While there will always be firms that consider themselves elite because they only hire people from Harvard or Yale, there are a growing number of students, clients and private practice lawyers who do not consider those firms elite but rather elitist. The premise of the TV show Suits is based on a New York law firm so elitist that it only hires graduates of Harvard Law School and rejects all other applications. No attorney general will be fired for choosing the 100-year-old law firm, despite knowing that in most cases a lot of money will be spent on discovery and then the usual recommendation to reach a settlement regardless of the merits of the case. Another problem Leitman has with pursuing students from the most elite law schools is that students in these schools have full power once they have secured summer associate positions with large law firms.
They're hiring lawyers (or law school graduates, it's been a while since I saw the program, but I don't remember the firm requiring its employees to pass the New York bar exam before being hired), so one should compare Harvard's graduation demographics to the breakdown national law school graduates. Keep in mind that while there is a movement to recognize indirect discrimination (where non-discriminatory policies have unequal effects on protected groups), there are safe havens for discrimination out of necessity, such as following other laws or regulations. For major law firms to attract the brightest students, they must also demonstrate that in recent years all candidates received job offers. News and World Report law school rankings, although the magazine doesn't officially rank schools on “levels.

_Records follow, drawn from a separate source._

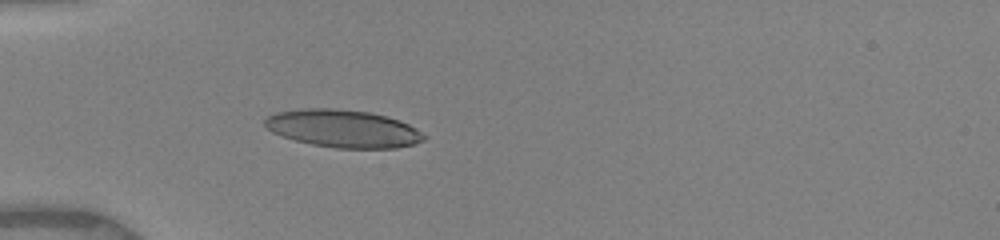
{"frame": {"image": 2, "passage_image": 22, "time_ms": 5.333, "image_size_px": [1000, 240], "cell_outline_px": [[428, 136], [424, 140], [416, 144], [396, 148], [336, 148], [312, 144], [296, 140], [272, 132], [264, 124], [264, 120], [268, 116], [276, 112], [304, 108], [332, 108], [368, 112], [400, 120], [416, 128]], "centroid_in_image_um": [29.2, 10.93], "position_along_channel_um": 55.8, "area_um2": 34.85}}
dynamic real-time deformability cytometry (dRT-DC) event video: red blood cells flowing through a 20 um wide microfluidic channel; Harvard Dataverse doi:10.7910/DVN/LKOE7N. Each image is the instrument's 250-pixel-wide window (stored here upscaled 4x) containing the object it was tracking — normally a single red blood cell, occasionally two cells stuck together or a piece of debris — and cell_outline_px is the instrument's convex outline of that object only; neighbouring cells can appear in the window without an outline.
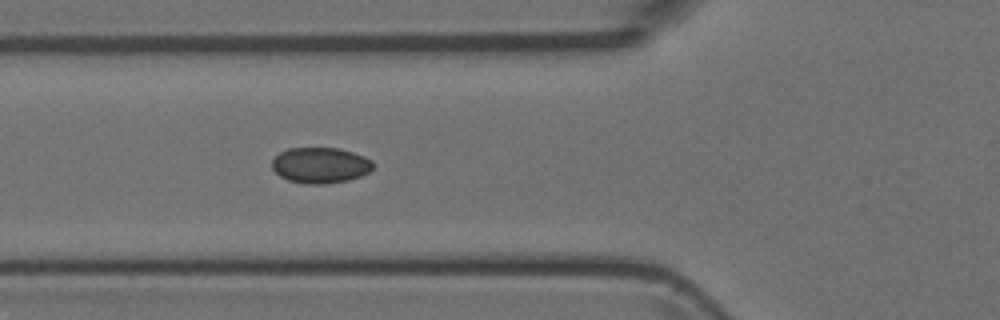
{"species": "Egyptian fruit bat (a non-hibernating species)", "species_latin": "Rousettus aegyptiacus", "temperature_condition": "room temperature", "stored_images_in_passage": 50, "camera_frame_rate_fps": 3000, "um_per_image_px": 0.085, "animal": {"sex": "female"}, "frame": {"image": 1, "passage_image": 18, "time_ms": 5.667, "image_size_px": [1000, 320], "cell_outline_px": [[372, 168], [368, 172], [360, 176], [348, 180], [324, 184], [304, 184], [288, 180], [280, 176], [272, 168], [272, 160], [280, 152], [288, 148], [340, 148], [364, 156], [372, 160]], "centroid_in_image_um": [27.21, 14.04], "position_along_channel_um": 98.6, "area_um2": 21.04}}
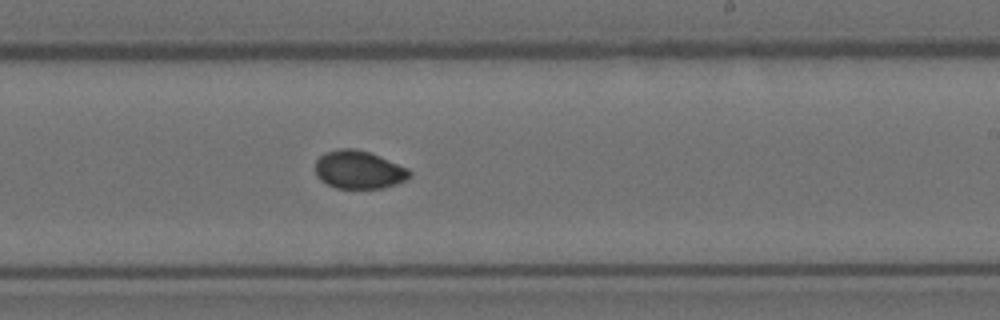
{"frame": {"image": 2, "passage_image": 30, "time_ms": 9.667, "image_size_px": [1000, 320], "cell_outline_px": [[412, 176], [408, 180], [384, 188], [336, 188], [320, 180], [316, 176], [316, 160], [320, 156], [328, 152], [340, 148], [356, 148], [380, 156], [408, 168], [412, 172]], "centroid_in_image_um": [30.54, 14.43], "position_along_channel_um": 258.5, "area_um2": 21.04}}
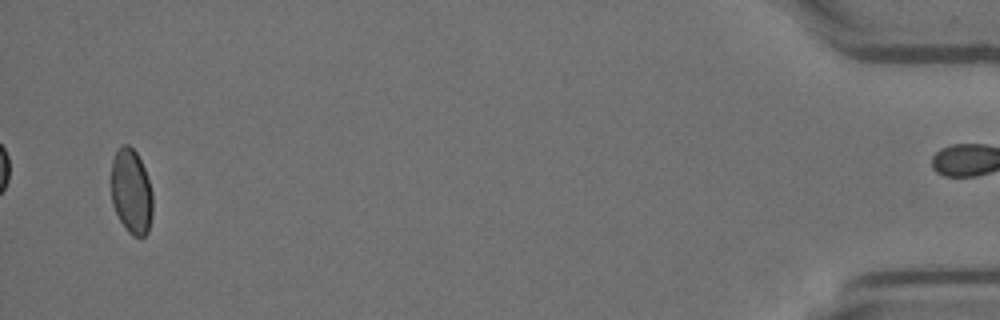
{"frame": {"image": 3, "passage_image": 49, "time_ms": 16.0, "image_size_px": [1000, 320], "cell_outline_px": [[152, 216], [148, 232], [144, 236], [132, 236], [124, 228], [112, 204], [108, 180], [112, 160], [120, 144], [128, 144], [136, 152], [144, 168], [152, 192]], "centroid_in_image_um": [11.11, 16.26], "position_along_channel_um": 424.1, "area_um2": 21.15}}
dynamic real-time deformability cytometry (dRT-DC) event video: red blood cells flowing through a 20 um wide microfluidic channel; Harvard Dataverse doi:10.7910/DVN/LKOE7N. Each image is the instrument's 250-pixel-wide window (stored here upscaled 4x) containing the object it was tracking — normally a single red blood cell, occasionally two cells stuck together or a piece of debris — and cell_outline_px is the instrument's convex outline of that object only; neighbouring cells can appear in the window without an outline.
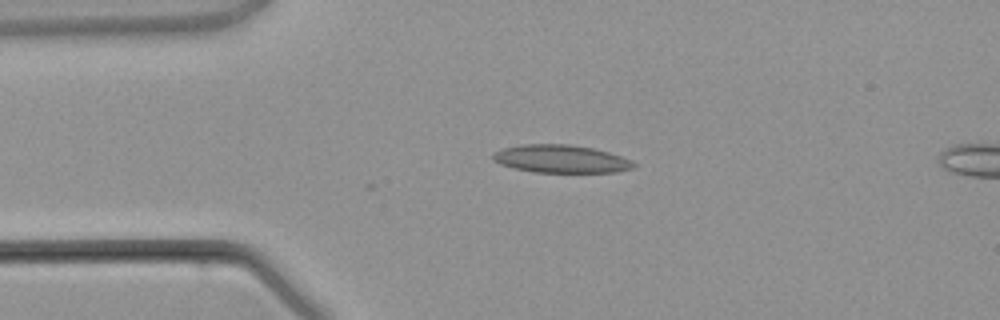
{"species": "common noctule bat (a hibernating species)", "species_latin": "Nyctalus noctula", "temperature_condition": "warm", "stored_images_in_passage": 2, "camera_frame_rate_fps": 3000, "um_per_image_px": 0.085, "animal": {"sex": "male", "body_mass_g": 21.5, "forearm_length_mm": 52.0}, "frame": {"image": 1, "passage_image": 1, "time_ms": 0.0, "image_size_px": [1000, 320], "cell_outline_px": [[636, 164], [632, 168], [616, 172], [532, 172], [512, 168], [500, 164], [492, 160], [492, 156], [496, 152], [504, 148], [524, 144], [568, 144], [592, 148], [608, 152], [632, 160]], "centroid_in_image_um": [47.66, 13.51], "position_along_channel_um": 37.3, "area_um2": 22.77}}
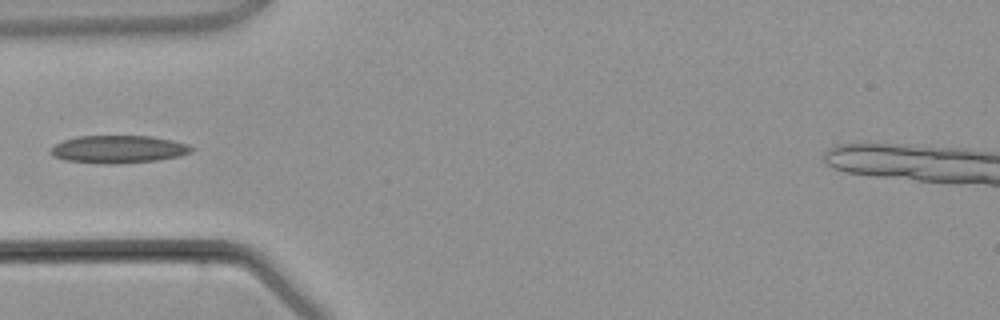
{"frame": {"image": 2, "passage_image": 2, "time_ms": 1.333, "image_size_px": [1000, 320], "cell_outline_px": [[196, 148], [192, 152], [180, 156], [156, 160], [116, 164], [108, 164], [64, 160], [52, 156], [52, 148], [56, 144], [64, 140], [76, 136], [152, 136], [172, 140], [188, 144]], "centroid_in_image_um": [10.11, 12.68], "position_along_channel_um": 74.9, "area_um2": 22.72}}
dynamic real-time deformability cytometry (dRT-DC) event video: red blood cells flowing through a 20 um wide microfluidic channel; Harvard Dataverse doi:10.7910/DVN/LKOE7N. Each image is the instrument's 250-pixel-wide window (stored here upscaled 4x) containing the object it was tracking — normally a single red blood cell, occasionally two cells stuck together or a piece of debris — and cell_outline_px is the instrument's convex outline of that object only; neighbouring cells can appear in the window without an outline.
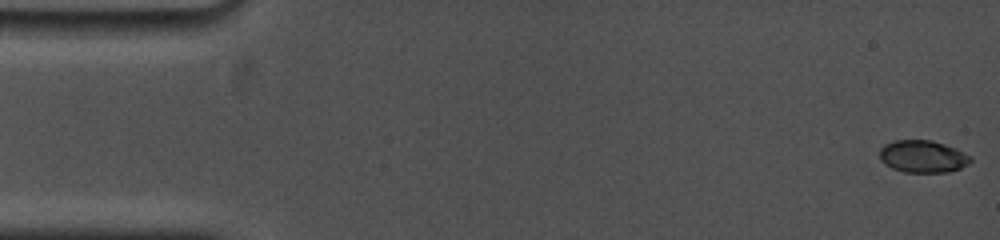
{"species": "common noctule bat (a hibernating species)", "species_latin": "Nyctalus noctula", "temperature_condition": "cold", "stored_images_in_passage": 51, "camera_frame_rate_fps": 5000, "um_per_image_px": 0.085, "animal": {"sex": "female", "body_mass_g": 19.0, "forearm_length_mm": 53.3}, "frame": {"image": 1, "passage_image": 1, "time_ms": 0.0, "image_size_px": [1000, 240], "cell_outline_px": [[972, 160], [968, 164], [960, 168], [948, 172], [904, 172], [892, 168], [884, 164], [880, 160], [880, 148], [884, 144], [892, 140], [932, 140], [956, 148], [972, 156]], "centroid_in_image_um": [78.43, 13.29], "position_along_channel_um": 6.6, "area_um2": 17.28}}
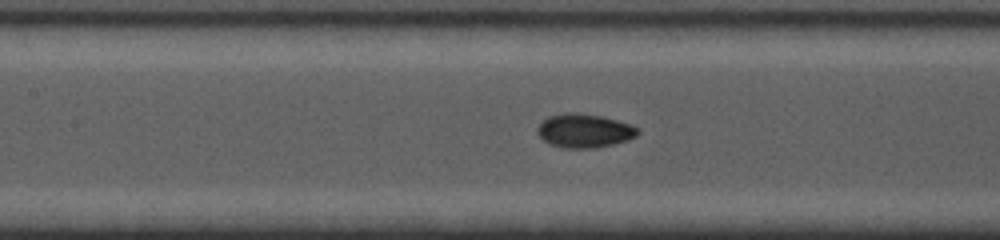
{"frame": {"image": 2, "passage_image": 27, "time_ms": 7.6, "image_size_px": [1000, 240], "cell_outline_px": [[640, 132], [636, 136], [628, 140], [596, 148], [564, 148], [548, 144], [536, 132], [536, 128], [548, 116], [564, 112], [576, 112], [604, 116], [632, 124], [640, 128]], "centroid_in_image_um": [49.69, 11.1], "position_along_channel_um": 157.7, "area_um2": 20.11}}
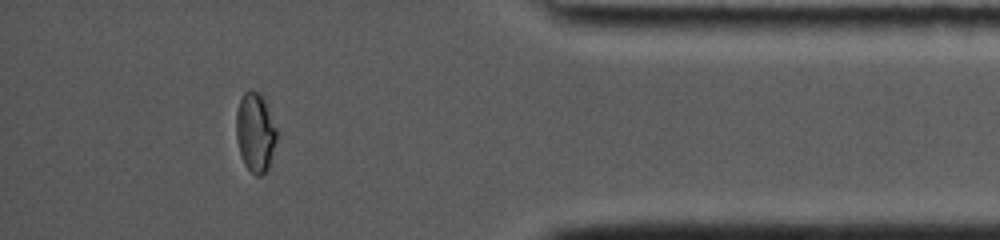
{"frame": {"image": 3, "passage_image": 46, "time_ms": 15.0, "image_size_px": [1000, 240], "cell_outline_px": [[276, 140], [268, 168], [260, 176], [256, 176], [244, 164], [240, 156], [236, 140], [236, 112], [240, 100], [244, 92], [252, 88], [264, 96], [276, 128]], "centroid_in_image_um": [21.68, 11.21], "position_along_channel_um": 413.5, "area_um2": 18.84}, "authors_computed_cell_mechanics": {"area_um2": 18.5538, "velocity_mm_per_s": 3.7339, "shape_relaxation_time_tau1_ms": 10.3216, "shape_relaxation_time_tau2_ms": null, "deformation_change_tau1": 0.2425, "deformation_change_tau2": null}}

They have been forced to compete against their peers to rank at the top of their law and university classes. We know that every Fortune 500 general counsel who hires us cares so much about their company that they are willing to take a chance on an unnamed law firm that is aggressive and that may be the best possible option for that company to win the case or close the deal. Gurley is a divorce and family law attorney who has been representing clients in San Francisco and the Bay Area for more than 20 years. For example, BigLaw firms such as Wachtell or Cravath hire *almost* exclusively Harvard, Yale, Stanford, and some law graduates from Columbia and New York University, and some investment banks and other financial firms hire only at Harvard, Wharton, and Princeton (or any combination of the three).
Federal law prevents employment discrimination based on race, color, religion, sex (including pregnancy, sexual orientation, or gender identity), national origin, age (40 years or older), disability, and genetic information (including family medical history). Third, no matter how mediocre student performance, statistics show that almost every major law firm offers all summer associates full-time jobs.